Selected passage:
┏━━
First, I’d like to say that I absolutely love my running club! It is amazing and has got me through some mentally tough times; especially when my motivation to run has been low. In fact, it was my lack of motivation to run that inspired me to join a running club in the first place. Not only did it make my runs easier to complete, there was the camaraderie of going through a shared journey, having buddies around you to help you keep pace and back off when needed and lastly, the the social aspect of club.

And if your club is anything like mine, there’s lots and lots of food and drinks after the run. I’m talking everything from boiled eggs to bananas, to muffins, to bagels, etc. A complete buffet. Joining the club has definitely been one of the best things that I have done for my running. And even if I show up to a run and have to run alone because I have a specific workout to do, it is nice knowing others are out there running too. So, if you have an opportunity to join a club, I definitely recommend it. The inspiration, motivation and good running conversation are worth every bit of it.

That said, if you are in a running club or planning to join one, there are a few things to be aware of. And I don’t say this in judgment, but to shed some light on some of the things that I see happening in many of the clubs I’ve had the honor to run with. And I’ve done these things as well. First, it is important to be aware that clubs have momentum. There is a certain force about them. And if you’re not aware of this force, you can get caught in it and done enough times, it can put your running goals in jeopardy. What I’ve noticed with many of the wonderful groups I’ve had the opportunity to run with is the same kins of things happens over and over again.

Not Warming Up

First, everyone shows up to the run and generally stands around before start time. There may be a few runners stretching here and there, but most are standing around chatting while waiting for the run to begin. I’m here to tell you that It is really important to warm-up before you run. I know on some level you know this, but did you know warming up had all of these benefits.
┗━━
In the running club passage, what inspired the writer to join a running club?

Stored data:
┏━━
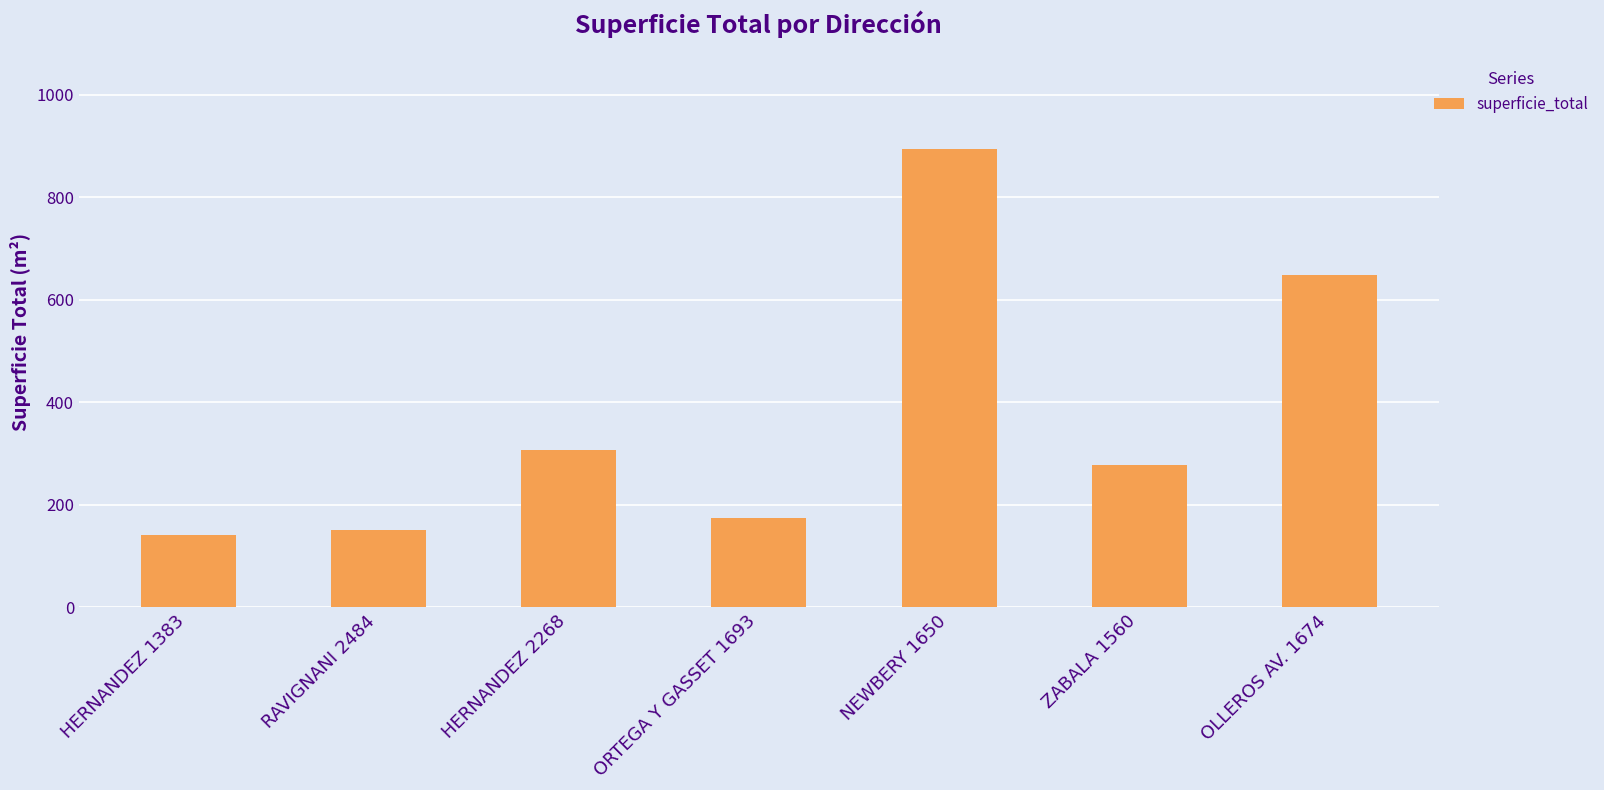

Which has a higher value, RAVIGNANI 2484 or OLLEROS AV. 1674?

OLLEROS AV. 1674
┗━━
Response area: A lack of motivation to run.